(Records from a collection)

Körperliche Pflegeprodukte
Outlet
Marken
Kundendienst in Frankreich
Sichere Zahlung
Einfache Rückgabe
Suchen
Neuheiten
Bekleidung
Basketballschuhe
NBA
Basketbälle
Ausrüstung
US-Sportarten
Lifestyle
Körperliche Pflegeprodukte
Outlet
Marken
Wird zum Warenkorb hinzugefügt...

● **What you should do**
Reproduce every entry above so that each one matches its source exactly.

● **Your solution**
Körperliche Pflegeprodukte
Outlet
Marken
Kundendienst in Frankreich
Sichere Zahlung
Einfache Rückgabe
Suchen
Neuheiten
Bekleidung
Basketballschuhe
NBA
Basketbälle
Ausrüstung
US-Sportarten
Lifestyle
Körperliche Pflegeprodukte
Outlet
Marken
Wird zum Warenkorb hinzugefügt...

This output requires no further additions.